- PROBLEM STATEMENT:
Return the exact lines spanning from the line with "震撼心灵的森林与山地景观。配备国际潮流的健身设施及水疗中" through the last line of the entries, boundaries included, and no others.

- GIVEN ENTRIES:
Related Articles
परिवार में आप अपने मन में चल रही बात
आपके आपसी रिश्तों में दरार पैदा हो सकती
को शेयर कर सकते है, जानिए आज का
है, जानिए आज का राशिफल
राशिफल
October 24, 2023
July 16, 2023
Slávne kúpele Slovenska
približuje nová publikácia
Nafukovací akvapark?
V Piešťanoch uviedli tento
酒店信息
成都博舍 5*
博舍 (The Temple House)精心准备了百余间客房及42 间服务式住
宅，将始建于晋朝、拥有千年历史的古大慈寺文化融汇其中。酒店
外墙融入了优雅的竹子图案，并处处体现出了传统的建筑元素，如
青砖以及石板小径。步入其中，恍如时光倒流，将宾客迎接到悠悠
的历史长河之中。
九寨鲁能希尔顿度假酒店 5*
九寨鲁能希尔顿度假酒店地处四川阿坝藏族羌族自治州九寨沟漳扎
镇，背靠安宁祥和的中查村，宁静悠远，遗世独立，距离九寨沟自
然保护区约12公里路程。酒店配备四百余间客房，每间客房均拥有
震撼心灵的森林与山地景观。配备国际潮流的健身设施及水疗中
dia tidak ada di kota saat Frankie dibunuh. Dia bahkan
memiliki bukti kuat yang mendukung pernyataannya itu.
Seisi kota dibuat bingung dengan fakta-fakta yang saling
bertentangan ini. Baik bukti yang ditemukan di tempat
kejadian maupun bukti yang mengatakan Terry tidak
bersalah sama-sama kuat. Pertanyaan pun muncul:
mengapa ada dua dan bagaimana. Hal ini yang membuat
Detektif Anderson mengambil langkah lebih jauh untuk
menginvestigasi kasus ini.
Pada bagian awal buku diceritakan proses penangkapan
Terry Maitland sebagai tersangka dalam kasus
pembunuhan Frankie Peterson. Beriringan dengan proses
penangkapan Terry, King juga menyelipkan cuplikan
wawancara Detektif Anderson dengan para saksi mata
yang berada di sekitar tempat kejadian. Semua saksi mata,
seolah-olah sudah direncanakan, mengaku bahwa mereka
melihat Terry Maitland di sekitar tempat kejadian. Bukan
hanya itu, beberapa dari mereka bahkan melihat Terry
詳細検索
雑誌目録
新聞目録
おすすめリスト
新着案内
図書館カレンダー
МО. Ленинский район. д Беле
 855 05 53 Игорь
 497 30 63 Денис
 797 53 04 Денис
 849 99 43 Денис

- TASK ANSWER:
震撼心灵的森林与山地景观。配备国际潮流的健身设施及水疗中
dia tidak ada di kota saat Frankie dibunuh. Dia bahkan
memiliki bukti kuat yang mendukung pernyataannya itu.
Seisi kota dibuat bingung dengan fakta-fakta yang saling
bertentangan ini. Baik bukti yang ditemukan di tempat
kejadian maupun bukti yang mengatakan Terry tidak
bersalah sama-sama kuat. Pertanyaan pun muncul:
mengapa ada dua dan bagaimana. Hal ini yang membuat
Detektif Anderson mengambil langkah lebih jauh untuk
menginvestigasi kasus ini.
Pada bagian awal buku diceritakan proses penangkapan
Terry Maitland sebagai tersangka dalam kasus
pembunuhan Frankie Peterson. Beriringan dengan proses
penangkapan Terry, King juga menyelipkan cuplikan
wawancara Detektif Anderson dengan para saksi mata
yang berada di sekitar tempat kejadian. Semua saksi mata,
seolah-olah sudah direncanakan, mengaku bahwa mereka
melihat Terry Maitland di sekitar tempat kejadian. Bukan
hanya itu, beberapa dari mereka bahkan melihat Terry
詳細検索
雑誌目録
新聞目録
おすすめリスト
新着案内
図書館カレンダー
МО. Ленинский район. д Беле
 855 05 53 Игорь
 497 30 63 Денис
 797 53 04 Денис
 849 99 43 Денис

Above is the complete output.